By Grace Usher
It is tradition to share a cultural exchange with students from the United States to foreign lands and vice versa. Those eligible are typically 12th-grade senior-level students who go through an application process to be chosen for either a semester or year-long term.
This year, Lake Havasu High School opened their doors to five foreign exchange students. These students have learned to adapt to new environments while also bringing each of their unique cultural flares to LHHS.
Kristina Furbo is a Denmark native who is a first-time visitor to the United States. After flying in from New York City to Las Vegas, Kristina came to Lake Havasu to spend a year in a fresh environment.
She has stayed with the Bracamonte family and goes to school with her “host sister” and fellow student, Tatum Bracamonte. She said she has been homesick at times but her host family has been warm and welcoming.
She has enjoyed how big and pretty the areas of the United States she has visited have been. When Furbo returns to Denmark, she said she thinks she will “be better person. [As an exchange student], you don’t live in your home and you have to respect everyone and be a good kid. I think I will be a really good kid when I come back.”
Fellow European Amelia Bolognini traveled from Italy for her exchange experience. As a participant of the Rotary International Exchange Program, she has rotated between three host families: The McGuires, The Subchucks and The Marcums.
“America is kind of an opportunity. You have the opportunity to do so many things and do them well.”
She was an avid theater member in her town back home. Though her Italian city was larger than Lake Havasu, she says that the theater program of LHHS is “much more organized and bigger.”
This is Bolognini’s first visit to the United States, and she said her favorite part of Lake Havasu, in particular, is that it never gets cold. In the final homestretch of her exchange term, she said that she is not homesick but home-stoked to see her friends and family as they prepare for her return.
She said she hopes to return to Italy with the mindset of “getting stuff done” and “getting her life together.” Very typical of most seniors leaving high school into the jungles of the real world.
Asian exchange student Krittaporn Pituckumpol hails from Thailand. Pituckumpol’s travel was the longest of all the students as she flew from Thailand with stops in Japan and New York before her final flight into Las Vegas. She came to Lake Havasu through the Education First (EF) High School Exchange Year program. Being from the vast city of Bangkok, the lack of streetlights in Lake Havasu was a detail she found interesting.
Her host family is The Van der Riets. She also found herself to be more food sick than home sick.
“The Thai restaurants here are not real Thai food. We have american restaurants but they are different.”
When it comes to teenagers in the United States versus Thailand, American students she found to be more independent in their ways.

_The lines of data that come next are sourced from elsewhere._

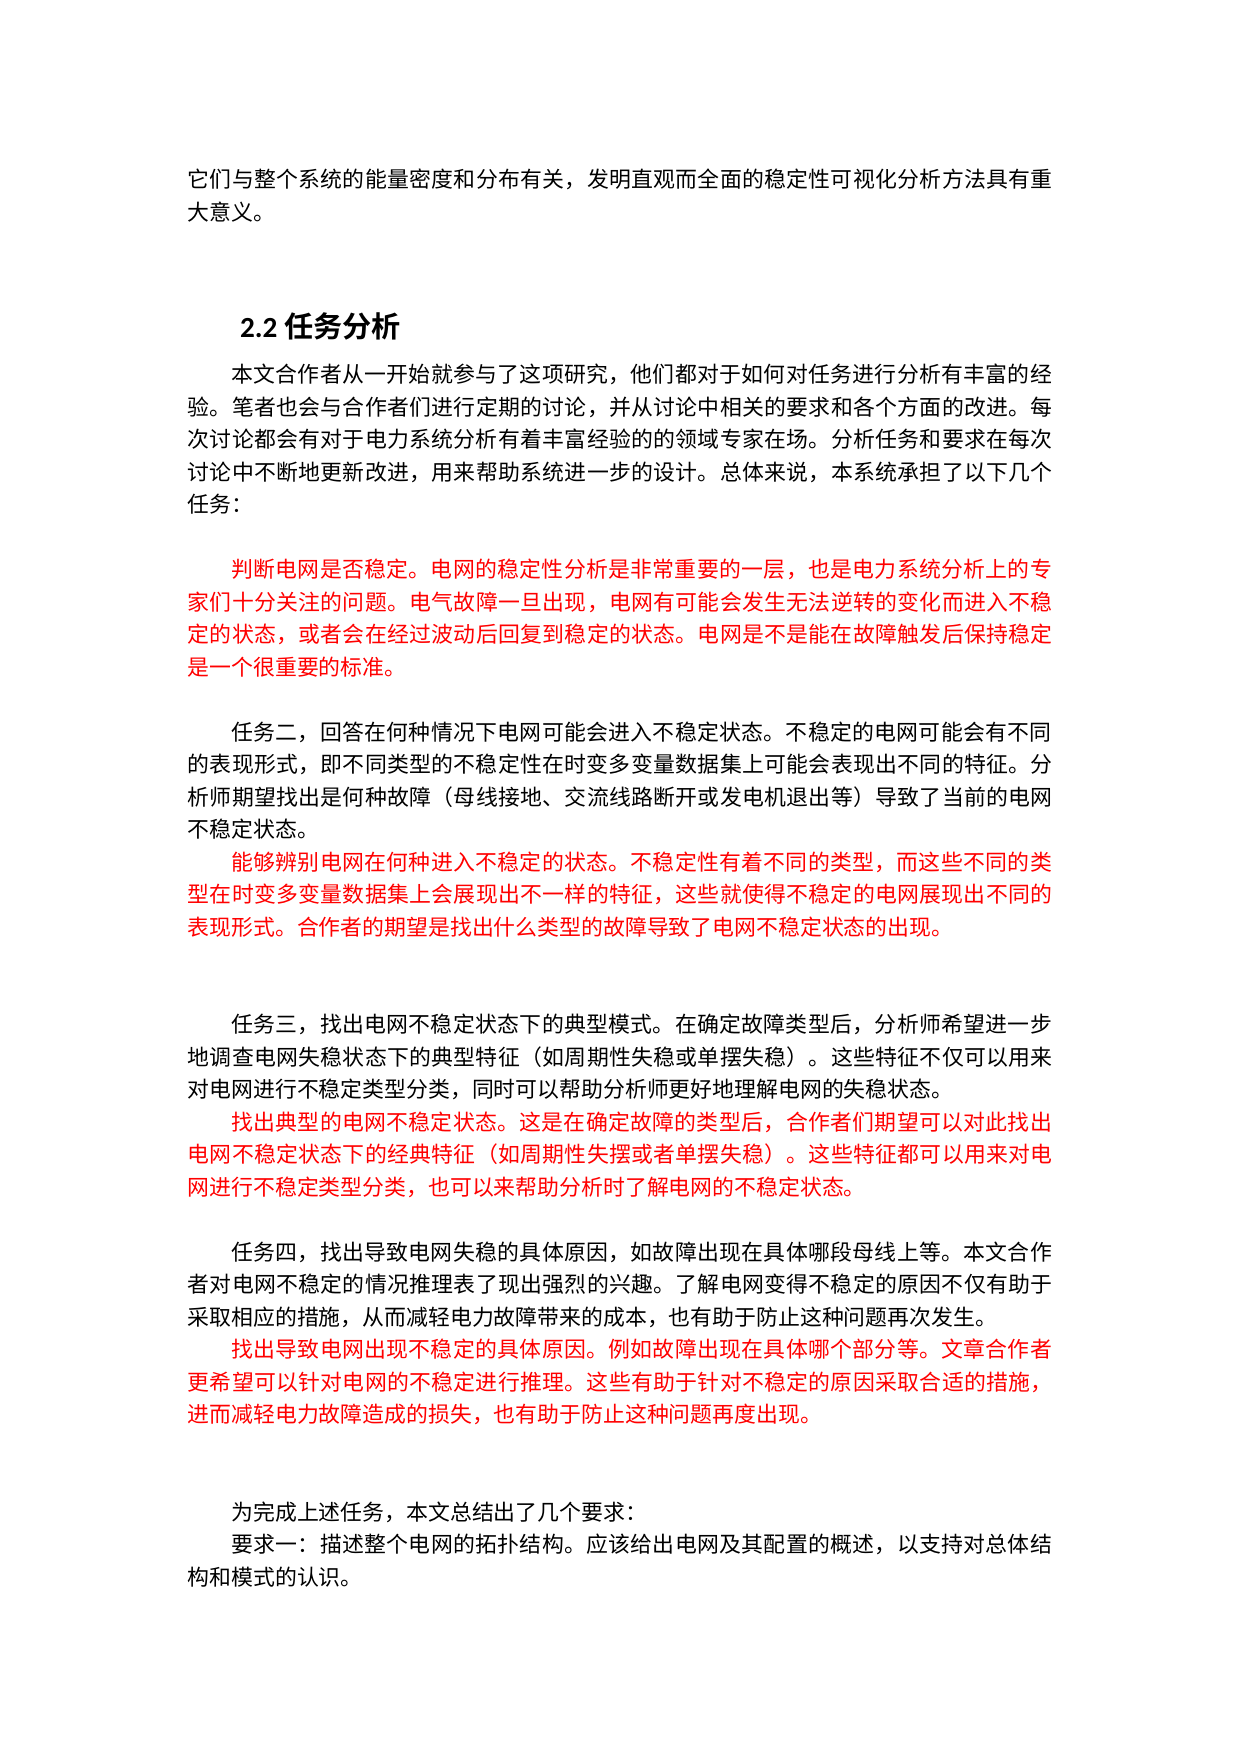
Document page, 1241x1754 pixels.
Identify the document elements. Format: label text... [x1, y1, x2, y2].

text 能够辨别电网在何种进入不稳定的状态。不稳定性有着不同的类型，而这些不同的类型在时变多变量数据集上会展现出不一样的特征，这些就使得不稳定的电网展现出不同的表现形式。合作者的期望是找出什么类型的故障导致了电网不稳定状态的出现。 [187, 844, 1053, 942]
text 本文合作者从一开始就参与了这项研究，他们都对于如何对任务进行分析有丰富的经验。笔者也会与合作者们进行定期的讨论，并从讨论中相关的要求和各个方面的改进。每次讨论都会有对于电力系统分析有着丰富经验的的领域专家在场。分析任务和要求在每次讨论中不断地更新改进，用来帮助系统进一步的设计。总体来说，本系统承担了以下几个任务： [187, 357, 1053, 519]
text 判断电网是否稳定。电网的稳定性分析是非常重要的一层，也是电力系统分析上的专家们十分关注的问题。电气故障一旦出现，电网有可能会发生无法逆转的变化而进入不稳定的状态，或者会在经过波动后回复到稳定的状态。电网是不是能在故障触发后保持稳定是一个很重要的标准。 [187, 552, 1053, 682]
text 2.2 任务分析 [240, 292, 1053, 357]
text 找出导致电网出现不稳定的具体原因。例如故障出现在具体哪个部分等。文章合作者更希望可以针对电网的不稳定进行推理。这些有助于针对不稳定的原因采取合适的措施，进而减轻电力故障造成的损失，也有助于防止这种问题再度出现。 [187, 1332, 1053, 1429]
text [187, 162, 1053, 227]
text 为完成上述任务，本文总结出了几个要求： [187, 1494, 1053, 1527]
text 任务二，回答在何种情况下电网可能会进入不稳定状态。不稳定的电网可能会有不同的表现形式，即不同类型的不稳定性在时变多变量数据集上可能会表现出不同的特征。分析师期望找出是何种故障（母线接地、交流线路断开或发电机退出等）导致了当前的电网不稳定状态。 [187, 714, 1053, 844]
text 任务四，找出导致电网失稳的具体原因，如故障出现在具体哪段母线上等。本文合作者对电网不稳定的情况推理表了现出强烈的兴趣。了解电网变得不稳定的原因不仅有助于采取相应的措施，从而减轻电力故障带来的成本，也有助于防止这种问题再次发生。 [187, 1234, 1053, 1332]
text 任务三，找出电网不稳定状态下的典型模式。在确定故障类型后，分析师希望进一步地调查电网失稳状态下的典型特征（如周期性失稳或单摆失稳）。这些特征不仅可以用来对电网进行不稳定类型分类，同时可以帮助分析师更好地理解电网的失稳状态。 [187, 1007, 1053, 1104]
text 要求一：描述整个电网的拓扑结构。应该给出电网及其配置的概述，以支持对总体结构和模式的认识。 [187, 1527, 1053, 1592]
text 找出典型的电网不稳定状态。这是在确定故障的类型后，合作者们期望可以对此找出电网不稳定状态下的经典特征（如周期性失摆或者单摆失稳）。这些特征都可以用来对电网进行不稳定类型分类，也可以来帮助分析时了解电网的不稳定状态。 [187, 1104, 1053, 1202]
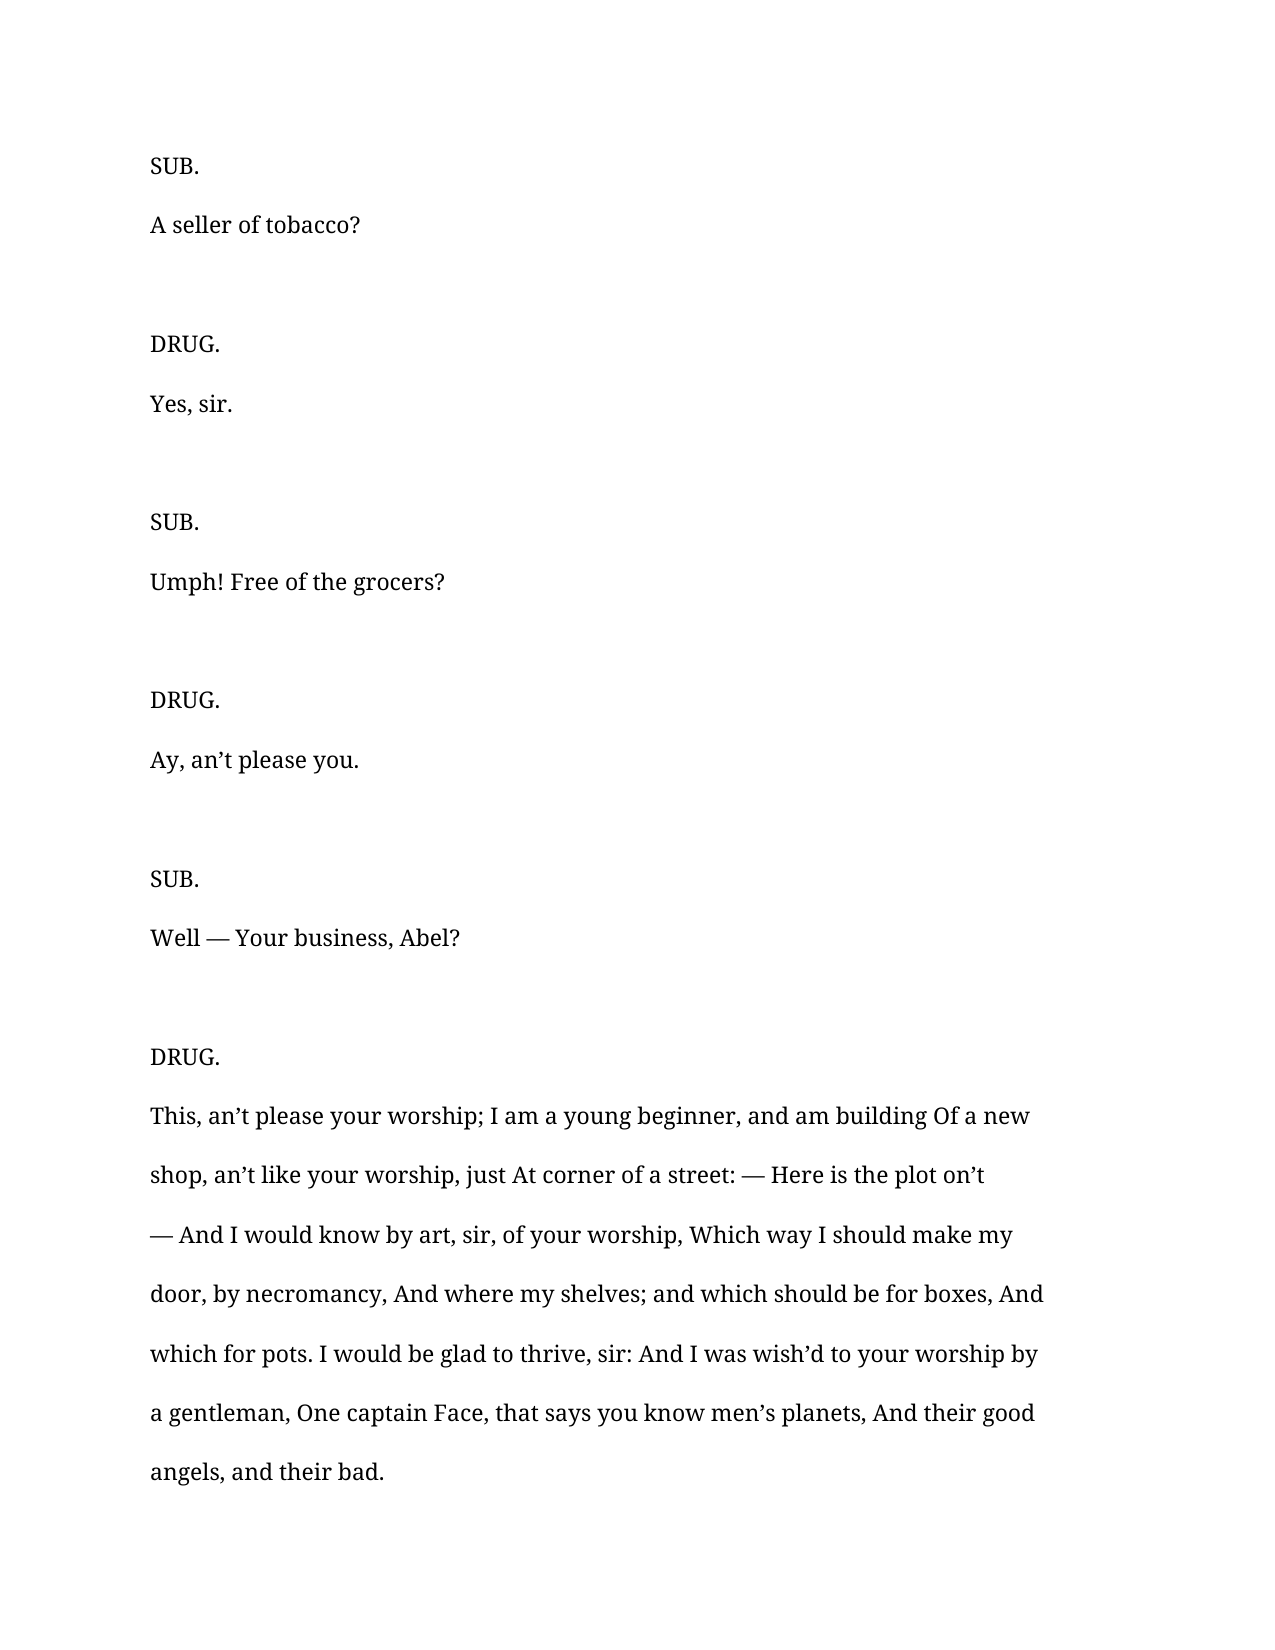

The fourth exchange student for the 2017-2018 school year was Brazilian, Carolina Clemente. Clemente was also a Rotary Exchange Program member and stayed with the Hernandez, the Colvak and the Lopez families. Unlike her fellow exchange students, this is Clemente’s second time visiting the United States and she appreciates the variety of options the United States brings; particularly in grocery stores.
One of the major differences she found in American teens is the lack of fashion trends that are followed.
Her favorite part of Lake Havasu – the stunning sunsets.
“They are the prettiest thing I have ever seen.”
When she returns to Brazil, she will take her newfound knowledge on sewing (thanks to instructor Ms. Niskanen) and a better understanding on how to be independent.
Though each foreign exchange student came from a different culture and walk-of-life, they each agreed on some key differences in the American education culture.
In each of their countries, the student cohorts are formed based on age, grade, or education pathway. These cohorts stay in the same classroom and the teachers rotate as opposed to the rotating classroom visits of the average American student.
Another trait that is unique to the American teenager is the amount of responsibility and freedom they each hold. In other countries, the minimum driving age is 18 rather than the U.S.’s 16 legal driving age. They also stated that studying is more time extensive in their home countries and most students do not have part-time or full-time jobs outside of the classroom.
Each student will return to their home country at the end of the semester. Though they are leaving Lake Havasu, the memories made and lessons learned, will be taken back and shared to their friends and family.
The fifth student, Martin MBongoum, wasn’t available for the interview.